I have just realized that the ratio (C_BFW / C_BD) is fixed and equal to 0.02 in your spreadsheet.

Could you please automate this calculation so that we can use the spreadsheet in other cases than your example?

Thanks in advance.
Sheiko,

I have automated the spreadsheet for it to be used for other cases. I am sending it to you on your messenger.

Regards,
Ankur.
Dear Ankur,

Can you please let me know the exact location in ASME where I can find the BFW properties used for Boilers. Is there anything specific for the Once though HRSGs.

Regards,
Shaji
Shaji,

BFW chemistry as recommended by the "American Boiler Manufacturer's Association" (ABMA) can be found at the link provided below. Please note that these are for standard boilers with steam drums which are used in most steam generation applications for power boilers and process heating boilers.

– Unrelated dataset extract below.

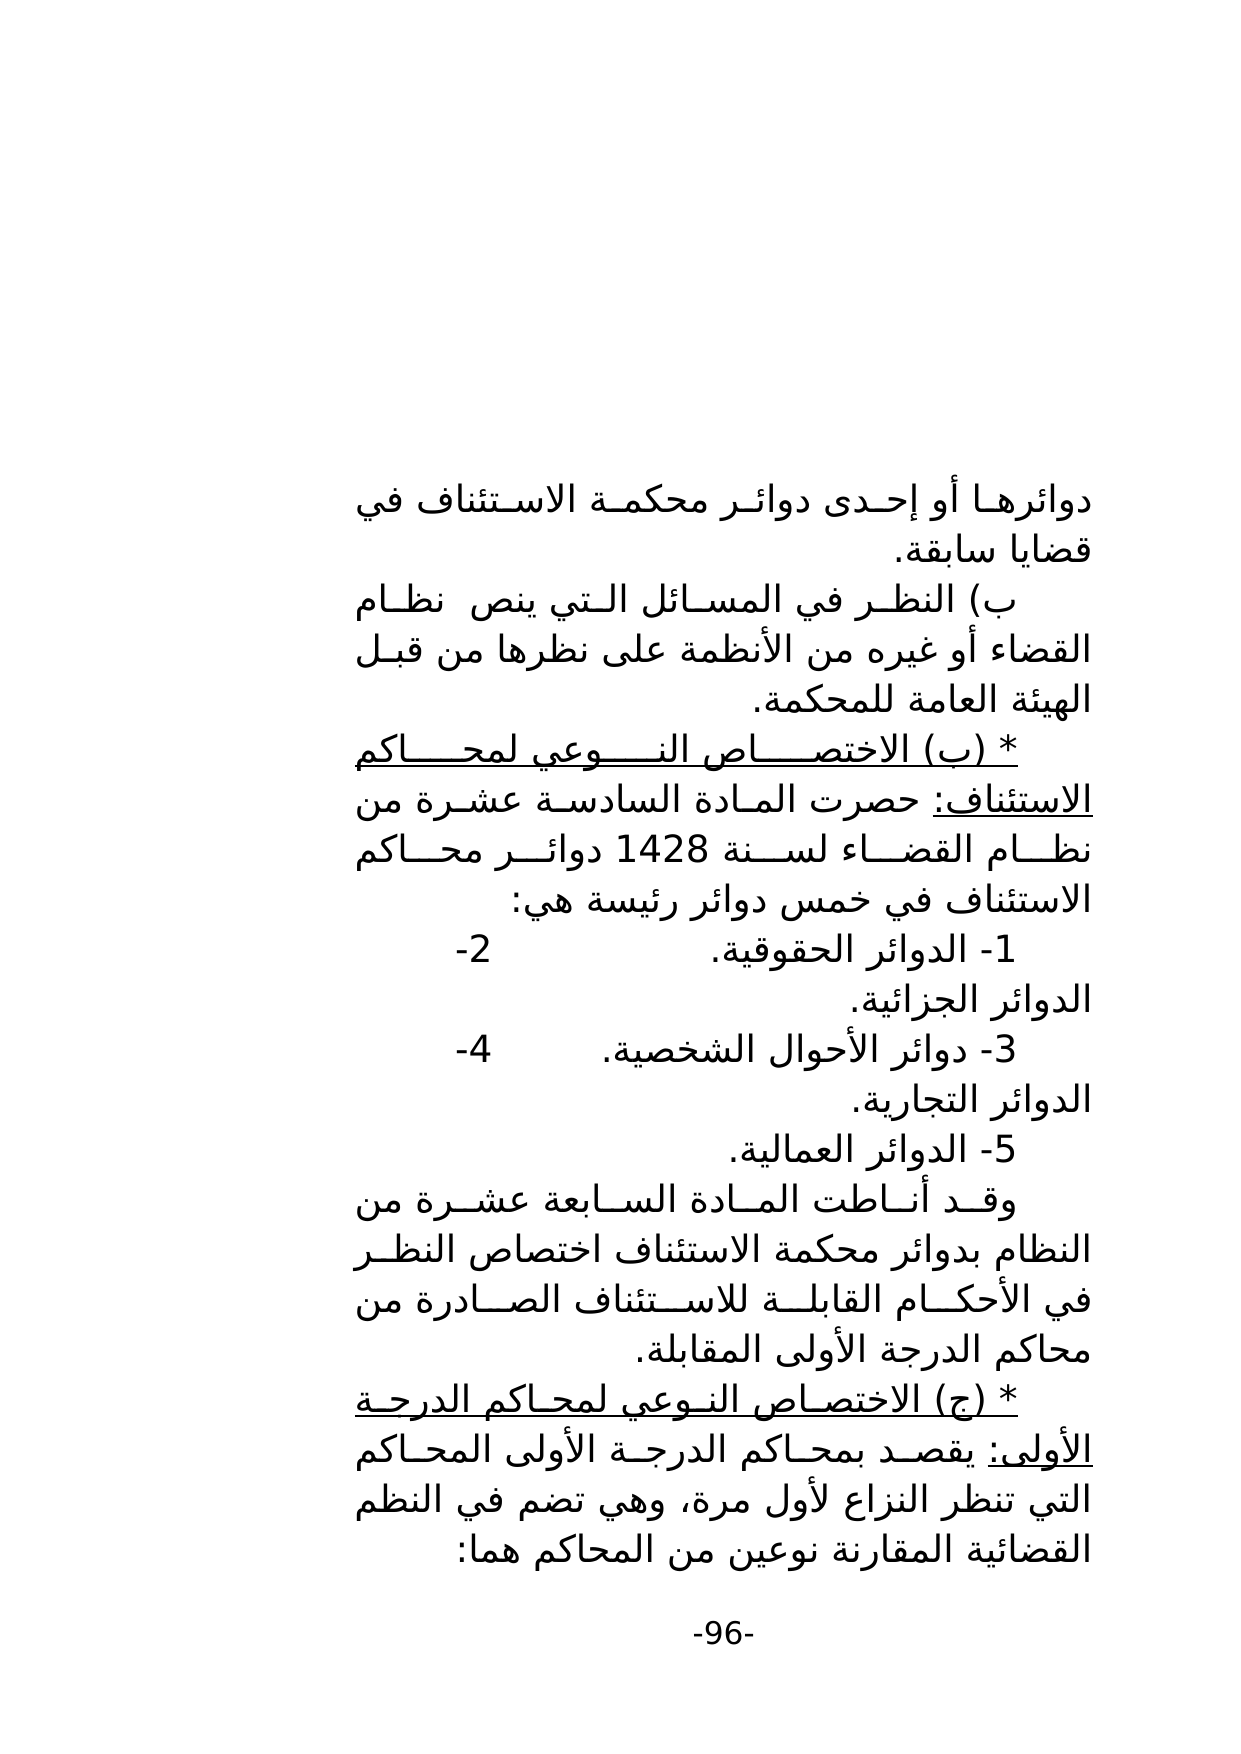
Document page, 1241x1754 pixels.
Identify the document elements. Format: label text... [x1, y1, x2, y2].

http://www.engineeri...its-d_1064.html

Unfortunately there are no standards such as ASME or ABMA for "Once Through Steam Generators" (OTSG) except stating that the feedwater quality need not be as stringent as that for conventional boilers with steam drums. OTSG design is still vendor driven and the feedwater chemistry (quality) is defined by the manufacturer / vendor of the OTSG.

Hope this helps.

Regards,
Ankur.
Ankur,

Thanks for the reply.
I was going through a site
http://www.cip.ukcentre.com/steam.htm
and found that it refers to ASME for water properties, and was wondering which specific code will give me the details of the table mentioned as we cannot give reference to Internet sites.
Is the reference given in this link wrong?

Regards,
Shaji
shaji,

That is a very good site you have referred to. However, the site mentions it as just ASME guidelines for Table 12.1 without mentioning which ASME document has these guidelines. Probably some further search woul be able to provide the ASME publication which mentions the BFW quality guidelines.

Regards,
Ankur.
Ankur,

I could not find the ASME document which gives these guidelines, so was wondering if you will have an answer for the same.